Tim Peters tim.one@comcast.net
Sun, 01 Sep 2002 19:40:38 -0400


[Delaney, Timothy]
> Speaking of which, I had a thought this morning (in the shower of
> course ;) about a slightly more intelligent tokeniser.

"Intelligence" isn't necessarily helpful with a statistical scheme, and
always makes it harder to adapt to other languages.

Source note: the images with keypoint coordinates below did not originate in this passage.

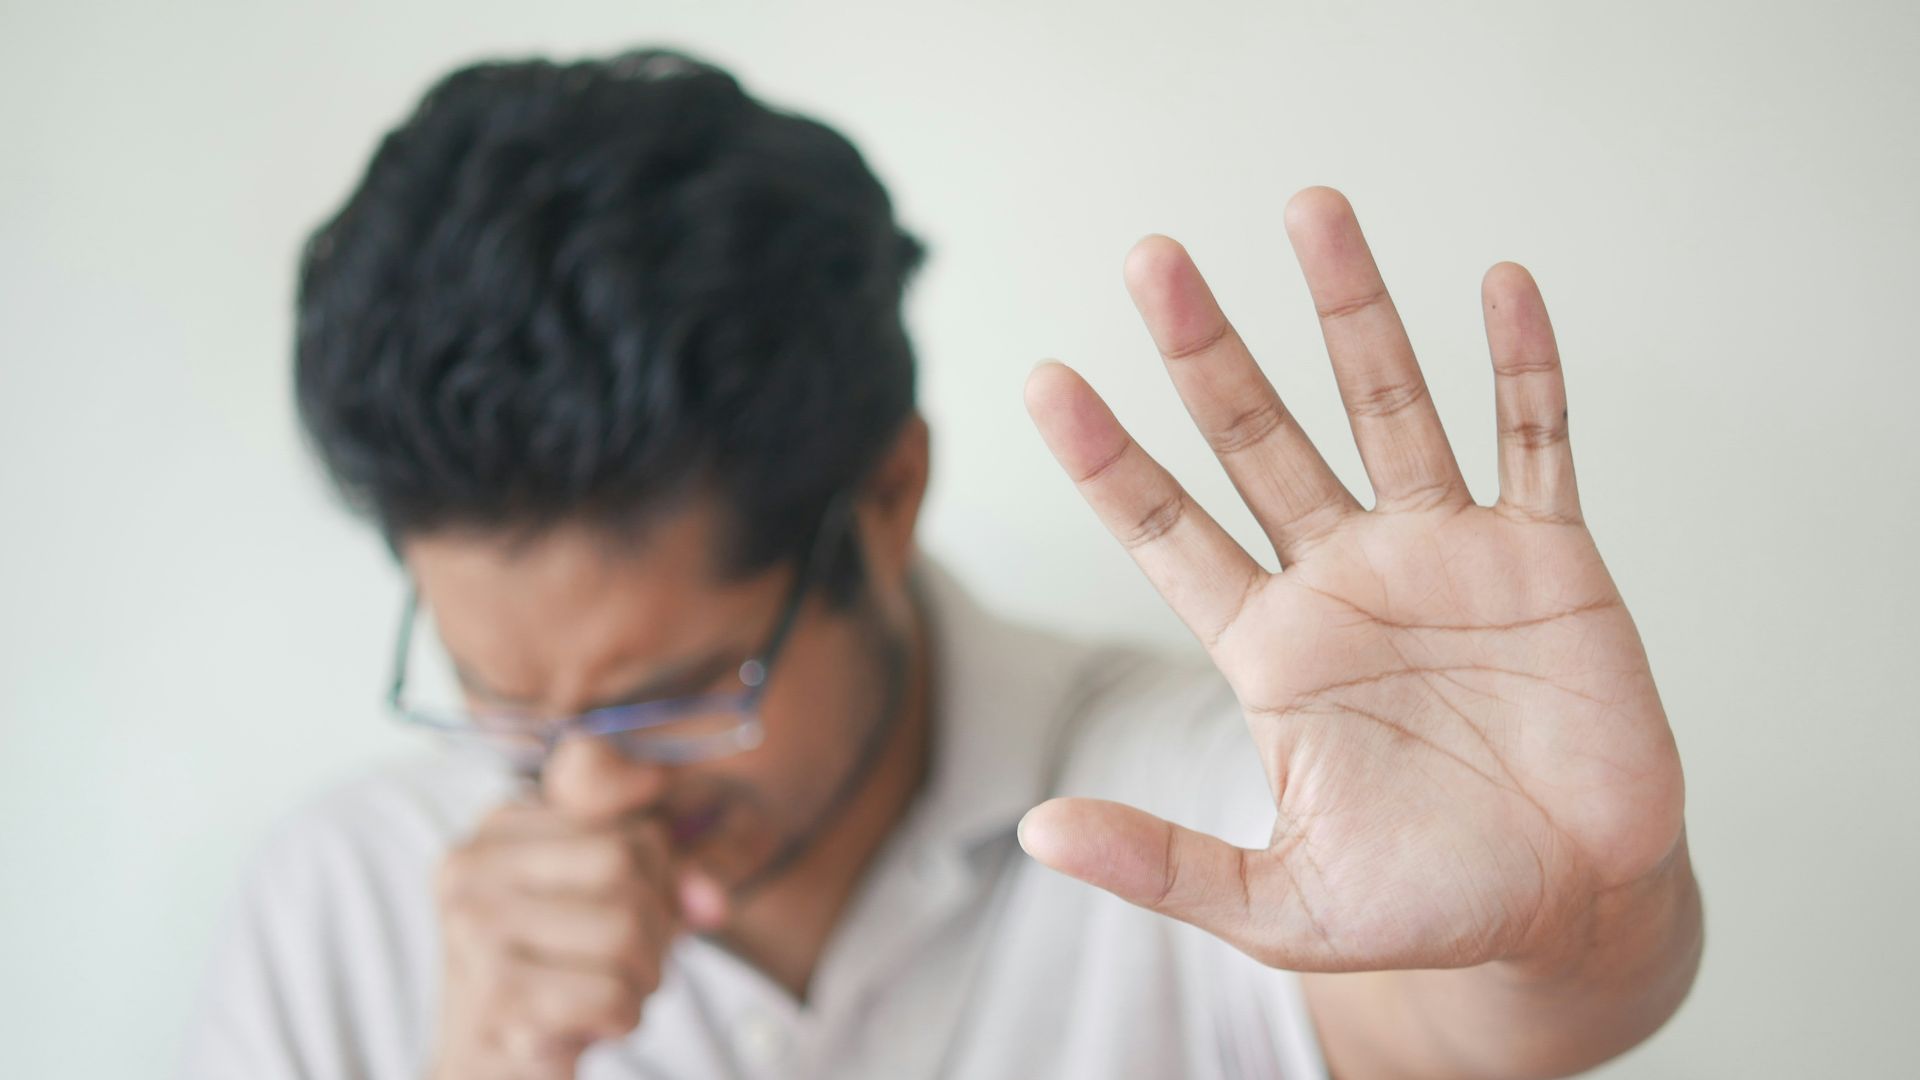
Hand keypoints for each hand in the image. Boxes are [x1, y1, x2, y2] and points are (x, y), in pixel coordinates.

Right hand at [429, 800, 719, 1079]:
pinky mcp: (494, 994)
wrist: (485, 1065)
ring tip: (613, 995)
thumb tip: (713, 902)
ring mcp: (475, 927)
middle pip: (624, 867)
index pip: (631, 832)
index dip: (663, 886)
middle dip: (655, 930)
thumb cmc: (554, 977)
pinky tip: (593, 1024)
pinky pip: (610, 994)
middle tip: (634, 969)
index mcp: (500, 828)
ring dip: (643, 979)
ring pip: (622, 929)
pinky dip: (624, 1017)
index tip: (645, 922)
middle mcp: (474, 866)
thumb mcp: (607, 905)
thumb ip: (668, 881)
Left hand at [1019, 187, 1685, 975]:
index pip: (1167, 530)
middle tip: (1151, 260)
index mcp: (1271, 646)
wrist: (1570, 910)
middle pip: (1259, 437)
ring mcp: (1445, 556)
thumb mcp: (1279, 903)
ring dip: (1353, 311)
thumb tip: (1034, 832)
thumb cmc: (1424, 906)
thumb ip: (1162, 862)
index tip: (1044, 380)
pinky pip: (1536, 441)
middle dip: (1207, 350)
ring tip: (1311, 210)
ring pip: (1387, 406)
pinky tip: (1500, 286)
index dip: (1108, 459)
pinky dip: (1524, 367)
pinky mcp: (1547, 559)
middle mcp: (1344, 577)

> Split on whitespace, then runs of punctuation at the end of "words" are
> split off as a separate word.

For example <wink>, "free!!" never appears in a ham msg in my corpora, but
appears often in the spam samples.  OTOH, plain "free" is a weak spam
indicator on c.l.py, given the frequent supposedly on-topic arguments about
free beer versus free speech, etc.

>     a.b.c -> 'a.b.c' (main use: keeps file extensions with filenames)
>
>     A phrase. -> 'A', 'phrase', '.'
>
>     WTF??? -> 'WTF', '???'
>
>     >>> import module -> '>>>', 'import', 'module'

The first and last are the same as just splitting on whitespace.  The
2nd-last may lose the distinction between WTF??? and a solicitation to join
the World Trade Federation <wink>; WTF isn't likely to make it into a list
of smoking guns regardless.  Hard to guess about the 2nd.  The database
isn't large enough to worry about reducing its size, btw -- the only
gimmicks I care about are those that increase accuracy.

> Might this be useful? No code of course ;)

It takes about an hour to run and evaluate tests for one change.  If you
want to motivate me to try, supply a patch against timtest.py (in the
sandbox), else I've already got far more ideas than time to test them
properly.  Anyone else want to test this one?